Take the entries that follow and return exactly the lines from the one holding "M1761,1304l44,36 25,-29v84l-43,51 -86,-71z" through the one holding "M1256,1604l73,53 -27,37 -73,-53z", both included. Nothing else is needed.

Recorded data
---------------
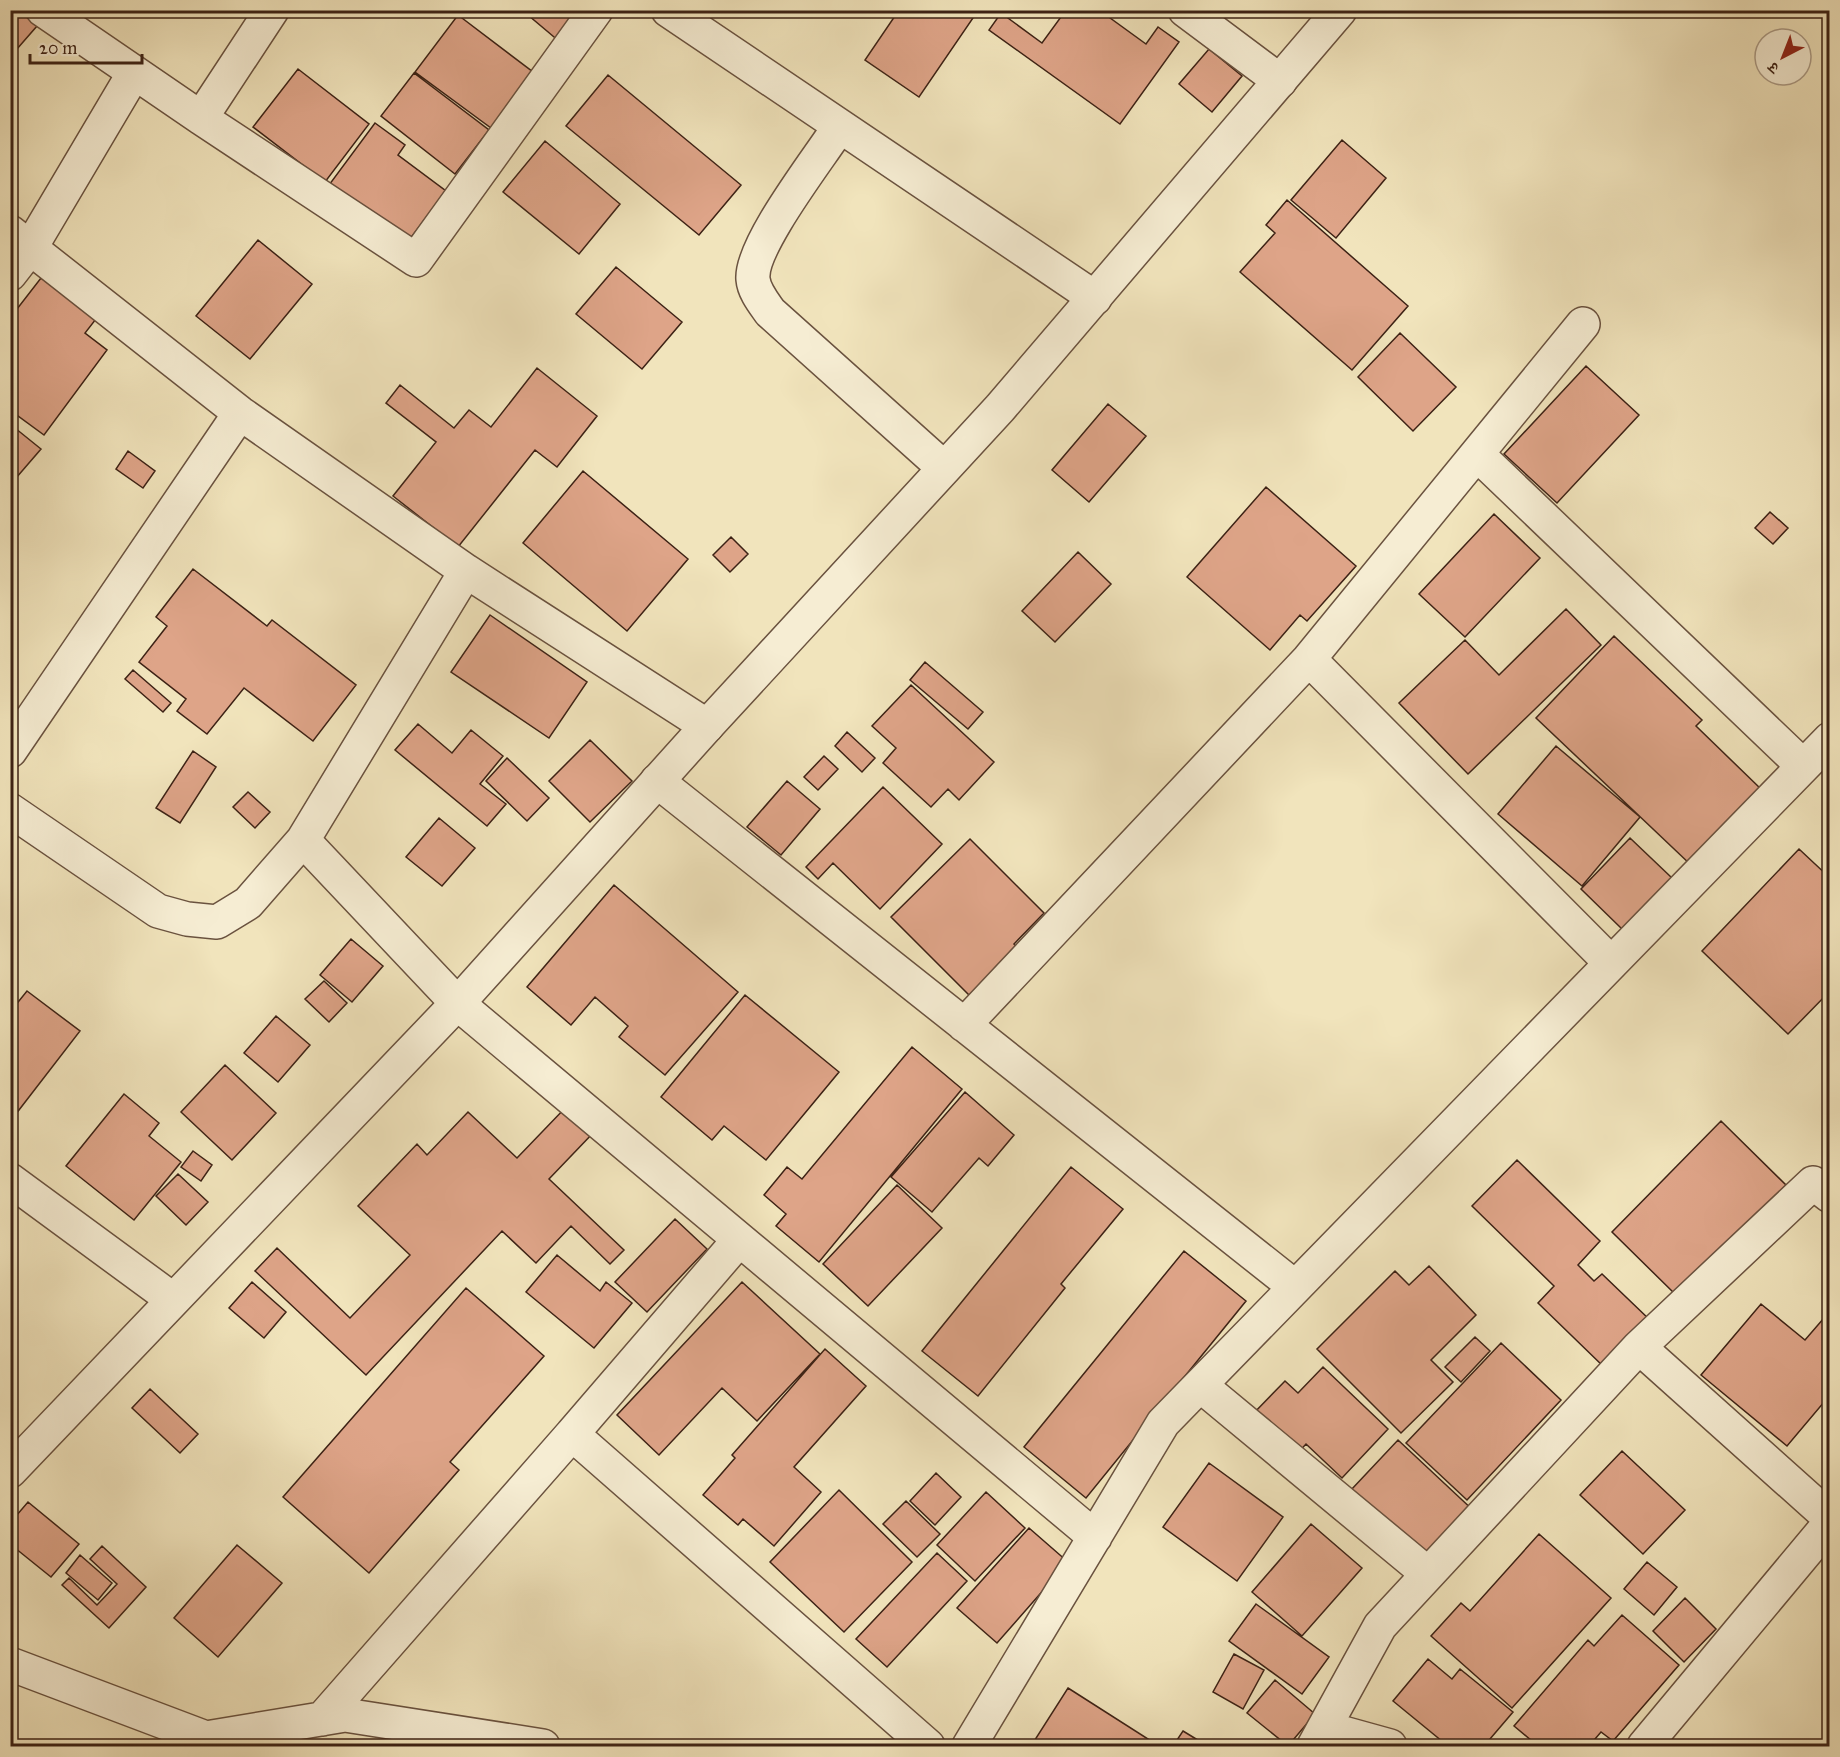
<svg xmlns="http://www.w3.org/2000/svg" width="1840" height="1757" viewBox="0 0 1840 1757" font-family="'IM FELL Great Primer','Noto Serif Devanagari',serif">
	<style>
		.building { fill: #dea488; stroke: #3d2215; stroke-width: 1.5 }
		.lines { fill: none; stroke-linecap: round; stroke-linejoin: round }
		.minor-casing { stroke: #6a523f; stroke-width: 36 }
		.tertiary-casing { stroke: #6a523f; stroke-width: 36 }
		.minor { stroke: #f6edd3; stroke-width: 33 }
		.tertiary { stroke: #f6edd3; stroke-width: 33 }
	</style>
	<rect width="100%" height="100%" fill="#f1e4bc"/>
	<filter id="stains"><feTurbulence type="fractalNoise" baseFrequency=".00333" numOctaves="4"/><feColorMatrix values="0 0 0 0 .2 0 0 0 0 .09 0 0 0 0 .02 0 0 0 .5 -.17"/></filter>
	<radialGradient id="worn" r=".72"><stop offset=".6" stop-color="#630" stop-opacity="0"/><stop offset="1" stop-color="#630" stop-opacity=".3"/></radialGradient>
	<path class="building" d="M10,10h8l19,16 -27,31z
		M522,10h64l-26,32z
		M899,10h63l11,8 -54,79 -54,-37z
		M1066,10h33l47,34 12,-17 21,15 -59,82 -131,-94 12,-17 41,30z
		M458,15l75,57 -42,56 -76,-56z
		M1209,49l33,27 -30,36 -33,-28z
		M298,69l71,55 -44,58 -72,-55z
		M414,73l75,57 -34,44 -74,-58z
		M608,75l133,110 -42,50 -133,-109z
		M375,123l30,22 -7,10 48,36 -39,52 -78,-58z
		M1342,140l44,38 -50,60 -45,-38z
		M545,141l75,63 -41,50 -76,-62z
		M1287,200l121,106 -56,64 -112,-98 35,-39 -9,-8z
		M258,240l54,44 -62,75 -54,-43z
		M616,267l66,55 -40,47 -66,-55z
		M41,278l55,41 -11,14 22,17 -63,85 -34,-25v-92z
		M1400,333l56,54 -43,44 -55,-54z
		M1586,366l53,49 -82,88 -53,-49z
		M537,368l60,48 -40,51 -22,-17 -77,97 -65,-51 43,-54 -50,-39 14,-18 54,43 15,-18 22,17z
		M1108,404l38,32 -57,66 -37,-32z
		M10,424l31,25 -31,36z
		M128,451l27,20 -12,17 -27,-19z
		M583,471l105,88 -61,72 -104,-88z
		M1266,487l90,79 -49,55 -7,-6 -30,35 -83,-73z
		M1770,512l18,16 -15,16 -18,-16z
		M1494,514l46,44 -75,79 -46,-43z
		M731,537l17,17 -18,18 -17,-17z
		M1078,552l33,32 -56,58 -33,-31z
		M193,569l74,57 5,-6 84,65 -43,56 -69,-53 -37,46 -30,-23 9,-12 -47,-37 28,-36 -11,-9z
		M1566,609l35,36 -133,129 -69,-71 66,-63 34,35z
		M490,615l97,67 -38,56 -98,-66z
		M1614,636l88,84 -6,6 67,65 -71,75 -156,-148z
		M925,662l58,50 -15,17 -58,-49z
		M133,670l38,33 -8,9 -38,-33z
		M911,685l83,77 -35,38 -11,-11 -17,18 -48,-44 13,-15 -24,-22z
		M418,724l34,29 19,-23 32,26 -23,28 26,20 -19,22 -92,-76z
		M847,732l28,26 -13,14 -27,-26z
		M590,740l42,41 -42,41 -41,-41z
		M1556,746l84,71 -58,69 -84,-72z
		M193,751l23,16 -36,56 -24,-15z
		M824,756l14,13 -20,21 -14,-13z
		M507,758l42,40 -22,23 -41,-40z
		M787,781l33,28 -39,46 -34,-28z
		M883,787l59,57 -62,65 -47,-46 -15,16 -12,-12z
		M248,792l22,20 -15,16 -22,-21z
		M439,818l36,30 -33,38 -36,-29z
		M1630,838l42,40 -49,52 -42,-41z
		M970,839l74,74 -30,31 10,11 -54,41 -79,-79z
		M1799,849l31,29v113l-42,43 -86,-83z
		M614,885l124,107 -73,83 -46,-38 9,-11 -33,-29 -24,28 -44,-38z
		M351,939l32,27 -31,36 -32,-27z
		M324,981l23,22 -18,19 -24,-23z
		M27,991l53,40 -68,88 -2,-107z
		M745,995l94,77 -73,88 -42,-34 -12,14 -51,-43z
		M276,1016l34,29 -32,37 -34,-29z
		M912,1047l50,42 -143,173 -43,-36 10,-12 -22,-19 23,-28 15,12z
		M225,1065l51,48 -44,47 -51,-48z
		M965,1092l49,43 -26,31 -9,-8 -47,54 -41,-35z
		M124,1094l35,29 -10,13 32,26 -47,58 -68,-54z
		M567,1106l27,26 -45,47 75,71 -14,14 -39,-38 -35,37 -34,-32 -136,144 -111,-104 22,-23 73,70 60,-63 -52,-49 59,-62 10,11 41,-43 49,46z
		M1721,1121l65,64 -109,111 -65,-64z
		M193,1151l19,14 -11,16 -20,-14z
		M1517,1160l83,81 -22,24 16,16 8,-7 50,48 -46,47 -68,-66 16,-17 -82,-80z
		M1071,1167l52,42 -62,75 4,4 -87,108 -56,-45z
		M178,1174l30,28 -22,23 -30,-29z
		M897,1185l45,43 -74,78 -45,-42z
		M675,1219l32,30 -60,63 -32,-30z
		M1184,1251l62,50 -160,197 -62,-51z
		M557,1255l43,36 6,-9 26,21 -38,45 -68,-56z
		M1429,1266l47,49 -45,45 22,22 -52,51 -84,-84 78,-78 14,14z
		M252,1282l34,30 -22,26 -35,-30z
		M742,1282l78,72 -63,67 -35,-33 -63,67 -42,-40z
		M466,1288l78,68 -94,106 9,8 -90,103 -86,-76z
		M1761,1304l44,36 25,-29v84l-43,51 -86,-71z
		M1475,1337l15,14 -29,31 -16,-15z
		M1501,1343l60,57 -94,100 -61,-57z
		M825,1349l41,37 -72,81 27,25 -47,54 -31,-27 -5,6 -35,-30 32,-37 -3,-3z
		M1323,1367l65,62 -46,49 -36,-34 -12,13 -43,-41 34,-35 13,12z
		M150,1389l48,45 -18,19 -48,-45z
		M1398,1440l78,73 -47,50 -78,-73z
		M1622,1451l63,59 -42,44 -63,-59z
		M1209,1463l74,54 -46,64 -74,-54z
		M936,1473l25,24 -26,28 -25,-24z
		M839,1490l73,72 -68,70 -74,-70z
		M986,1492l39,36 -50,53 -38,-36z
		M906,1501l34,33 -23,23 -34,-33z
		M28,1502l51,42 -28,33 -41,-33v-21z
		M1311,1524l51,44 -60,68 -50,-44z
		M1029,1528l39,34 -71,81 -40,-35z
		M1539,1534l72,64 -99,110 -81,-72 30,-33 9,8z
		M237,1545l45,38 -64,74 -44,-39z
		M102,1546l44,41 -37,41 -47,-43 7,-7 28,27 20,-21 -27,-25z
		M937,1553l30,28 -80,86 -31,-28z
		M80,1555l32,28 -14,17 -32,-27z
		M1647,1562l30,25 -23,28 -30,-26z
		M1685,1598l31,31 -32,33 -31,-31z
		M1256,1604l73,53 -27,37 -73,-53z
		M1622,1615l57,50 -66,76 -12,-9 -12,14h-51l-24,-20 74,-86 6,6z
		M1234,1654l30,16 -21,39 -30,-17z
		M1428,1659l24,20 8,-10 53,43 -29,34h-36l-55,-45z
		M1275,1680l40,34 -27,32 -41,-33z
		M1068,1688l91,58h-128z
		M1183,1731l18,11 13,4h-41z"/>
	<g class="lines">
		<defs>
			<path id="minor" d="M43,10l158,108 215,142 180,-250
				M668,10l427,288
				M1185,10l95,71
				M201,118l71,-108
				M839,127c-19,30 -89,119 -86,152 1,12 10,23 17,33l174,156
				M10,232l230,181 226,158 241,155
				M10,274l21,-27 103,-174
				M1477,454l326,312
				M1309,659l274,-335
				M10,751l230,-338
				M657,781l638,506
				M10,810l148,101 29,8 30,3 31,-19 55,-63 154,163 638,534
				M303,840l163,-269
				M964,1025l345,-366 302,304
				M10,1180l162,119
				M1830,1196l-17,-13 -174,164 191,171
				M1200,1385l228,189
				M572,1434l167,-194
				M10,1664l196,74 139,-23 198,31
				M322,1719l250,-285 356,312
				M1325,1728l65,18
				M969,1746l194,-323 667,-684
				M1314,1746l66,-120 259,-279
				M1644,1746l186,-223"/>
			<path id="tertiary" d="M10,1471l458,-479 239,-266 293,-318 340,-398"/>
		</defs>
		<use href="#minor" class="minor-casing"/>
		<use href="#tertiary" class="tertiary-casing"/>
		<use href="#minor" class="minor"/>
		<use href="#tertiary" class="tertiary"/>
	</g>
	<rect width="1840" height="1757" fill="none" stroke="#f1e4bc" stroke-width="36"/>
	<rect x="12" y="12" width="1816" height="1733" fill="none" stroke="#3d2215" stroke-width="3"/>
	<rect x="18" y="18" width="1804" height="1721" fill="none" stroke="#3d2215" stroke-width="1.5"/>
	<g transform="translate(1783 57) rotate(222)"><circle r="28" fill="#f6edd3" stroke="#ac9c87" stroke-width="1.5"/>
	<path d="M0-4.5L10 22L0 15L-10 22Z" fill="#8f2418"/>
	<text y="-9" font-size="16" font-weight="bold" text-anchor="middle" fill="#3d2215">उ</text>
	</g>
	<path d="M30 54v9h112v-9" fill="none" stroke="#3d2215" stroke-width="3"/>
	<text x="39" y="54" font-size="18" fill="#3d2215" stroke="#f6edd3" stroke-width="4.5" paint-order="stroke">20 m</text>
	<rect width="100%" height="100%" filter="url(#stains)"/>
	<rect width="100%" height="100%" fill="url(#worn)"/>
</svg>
---------------
_Solution for this problem_.
		M1761,1304l44,36 25,-29v84l-43,51 -86,-71z
		M1475,1337l15,14 -29,31 -16,-15z
		M1501,1343l60,57 -94,100 -61,-57z
		M825,1349l41,37 -72,81 27,25 -47,54 -31,-27 -5,6 -35,-30 32,-37 -3,-3z
		M1323,1367l65,62 -46,49 -36,-34 -12,13 -43,-41 34,-35 13,12z
		M150,1389l48,45 -18,19 -48,-45z
		M1398,1440l78,73 -47,50 -78,-73z
		M1622,1451l63,59 -42,44 -63,-59z
		M1209,1463l74,54 -46,64 -74,-54z
		M936,1473l25,24 -26,28 -25,-24z
		M839,1490l73,72 -68,70 -74,-70z
		M986,1492l39,36 -50,53 -38,-36z
		M906,1501l34,33 -23,23 -34,-33z
		M28,1502l51,42 -28,33 -41,-33v-21z
		M1311,1524l51,44 -60,68 -50,-44z
		M1029,1528l39,34 -71,81 -40,-35z
		M1539,1534l72,64 -99,110 -81,-72 30,-33 9,8z
		M237,1545l45,38 -64,74 -44,-39z
		M102,1546l44,41 -37,41 -47,-43 7,-7 28,27 20,-21 -27,-25z
		M937,1553l30,28 -80,86 -31,-28z
		M80,1555l32,28 -14,17 -32,-27z
		M1647,1562l30,25 -23,28 -30,-26z
		M1685,1598l31,31 -32,33 -31,-31z
		M1256,1604l73,53 -27,37 -73,-53z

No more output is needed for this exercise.